ACTIVITIES
(a) Copy the Audium project description word for word from "Project description" up to and including "that adds nothing.".
(b) According to the Audium project description, what program must already be present on the system for the package to work?

TEXT BLOCK
--- --- ---

Audio-to-Markdown transcription optimized for AI consumption

Project description

Audium

🎧 Audio → AI‑optimized Markdown
_{Transcribe MP3/WAV/FLAC into clean, token‑efficient Markdown — ready for any LLM.}

English · Русский · 中文

✨ Why Audium?

Feed audio to an LLM. Get answers. Simple.

But raw transcripts burn tokens on noise: long timestamps, filler words, silent segments, markup that adds nothing.

Audium turns speech into the minimum viable Markdown: every character counts, nothing wasted.

🎯	⚡	🪙	👁️	🌍
3 formats	GPU‑accelerated	Token‑aware	Watch mode	~97 languages
compact, minimal, structured	2–10× real‑time on CUDA	`[MM:SS]` + VAD + filler‑strip	drop files → auto‑transcribe	tiny to large‑v3

📦 Install

pip install audium-md

Requires ffmpeg on your system: sudo apt install ffmpeg / brew install ffmpeg

🚀 Quick Start

# Process a folder
audium run ./my-recordings/

# Single file
audium run lecture.mp3

# Watch folder — auto‑transcribe new files
audium watch ./incoming/

# See what you've transcribed
audium list

# Change model
audium config set model large-v3

📝 Formats

compact (default)

# lecture.mp3 (01:23:45)

[00:00] Neural networks learn hierarchical representations
[00:04] Each layer detects increasingly abstract features
[00:08] Early layers find edges and textures
[00:12] Later layers detect objects and scenes

minimal

Neural networks learn hierarchical representations
Each layer detects increasingly abstract features
Early layers find edges and textures
Later layers detect objects and scenes

structured (requires speaker diarization)

# interview.mp3 (00:45:12)

## Alice [00:00-00:30]
Neural networks are a powerful tool. It's important to understand their limitations.

## Bob [00:30-01:15]
I completely agree. Let me walk through an example to make this concrete.

--- --- ---

STORED DATA
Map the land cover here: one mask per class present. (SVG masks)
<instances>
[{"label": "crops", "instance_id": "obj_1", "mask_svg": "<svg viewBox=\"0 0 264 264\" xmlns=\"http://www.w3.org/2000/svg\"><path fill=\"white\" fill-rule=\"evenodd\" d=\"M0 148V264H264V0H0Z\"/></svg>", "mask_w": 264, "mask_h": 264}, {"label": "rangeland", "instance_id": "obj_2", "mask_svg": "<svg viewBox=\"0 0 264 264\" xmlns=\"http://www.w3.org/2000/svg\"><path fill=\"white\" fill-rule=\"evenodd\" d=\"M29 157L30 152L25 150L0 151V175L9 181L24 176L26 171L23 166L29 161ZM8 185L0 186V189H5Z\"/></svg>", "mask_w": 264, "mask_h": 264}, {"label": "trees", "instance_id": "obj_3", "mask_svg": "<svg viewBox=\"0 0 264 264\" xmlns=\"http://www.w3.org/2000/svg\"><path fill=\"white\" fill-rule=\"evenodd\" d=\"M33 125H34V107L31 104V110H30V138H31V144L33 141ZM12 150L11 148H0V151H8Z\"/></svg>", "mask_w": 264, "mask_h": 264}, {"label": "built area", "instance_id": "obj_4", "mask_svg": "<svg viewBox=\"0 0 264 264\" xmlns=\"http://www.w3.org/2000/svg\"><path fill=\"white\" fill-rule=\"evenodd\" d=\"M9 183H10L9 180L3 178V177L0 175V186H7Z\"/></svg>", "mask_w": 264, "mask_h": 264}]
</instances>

--- --- ---

EXERCISE SOLUTIONS
(a)
Project description

Audium

🎧 Audio → AI‑optimized Markdown
_{Transcribe MP3/WAV/FLAC into clean, token‑efficient Markdown — ready for any LLM.}

English · Русский · 中文

✨ Why Audium?

Feed audio to an LLM. Get answers. Simple.

But raw transcripts burn tokens on noise: long timestamps, filler words, silent segments, markup that adds nothing.

(b) ffmpeg